よりモダンなモダン・タイムス
チャップリンの名作古典映画『モダン・タイムス』。
歯車の間で機械の一部かのように働く労働者を描き、当時の資本主義下の非人間的な労働を批判的に風刺したことで有名です。それは、生産性向上のために人が一挙一動を監視され、機械に合わせるように動くことを要求されるテイラー・システム(科学的管理法)の象徴的な光景と言えるでしょう。
今でも「俺たちは所詮社会の歯車だ」などという言い回しがなされるように『モダン・タイムス』で大写しになっている「歯車」は私たちにとって今なお機械的(非人間的)生産性向上のシンボルとなっています。
して、ホワイトカラー化が進んだ現代では、チャップリンが作中で従事していたような見た目通り「歯車」の間で働くような仕事は、(もちろん無くなってはないのですけれど)減ってはきているように思われます。
では、私たちはチャップリンが批判しているような「モダンな働き方」から脱出できたのでしょうか。「歯車」から降りることができたのでしょうか。
残念ながらそうでもないと思うのです。
確かに歯車の間で私たちは働くことはなくなったけれど、今度はむしろ、私たちは歯車を自分たちの中に内蔵したのではないでしょうか。すなわち外部にあった歯車を、自分の内部に導入してしまった。
というのも、周囲から監視され強制されなくても、今や私たちは自発的に無駄な行動を省いて生産性を向上するように考えるようになってしまっているからです。
つまり、自分で自分を監視し、管理している。
よりコスパのいい行動は何か、より投資効率のいい行動は何か、よりタムパのいい行動は何か、この人脈は、この資格は有用か。
自分で自分を歯車のように動かしている、ないし、自分の中の歯車が自分を動かしている。
人の外部ではなく内部に「歯車」がある。
これが現代最新版の、よりモダンにバージョンアップした「モダン・タイムス」の光景ではないでしょうか。
実際、先日紹介した書籍『静かな働き方』でも、そのような話がなされていました。もはや、誰から頼まれずとも私たちは私たち自身をより働き者であるべく監視しているのだと。

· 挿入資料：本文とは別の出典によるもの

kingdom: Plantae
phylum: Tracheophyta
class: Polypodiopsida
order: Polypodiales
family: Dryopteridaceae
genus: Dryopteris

世の中、往々にして、見えている物よりも見えていない物の方が恐ろしいものです。すなわち、大きくて目に見えるものより、小さくてつかみ所が無いもの。
ガンもそうですし、ウイルスもそうですし、なんなら幽霊もそうでしょう。
だから、「歯車」も、チャップリンの映画の中ではあれだけ大写しで堂々たる狂気を体現していたものが、それがいつのまにか私たちの体内にもはや目に見えないミクロの姿となって侵入してしまってるとすれば、これほど恐ろしいものはないかもしれません。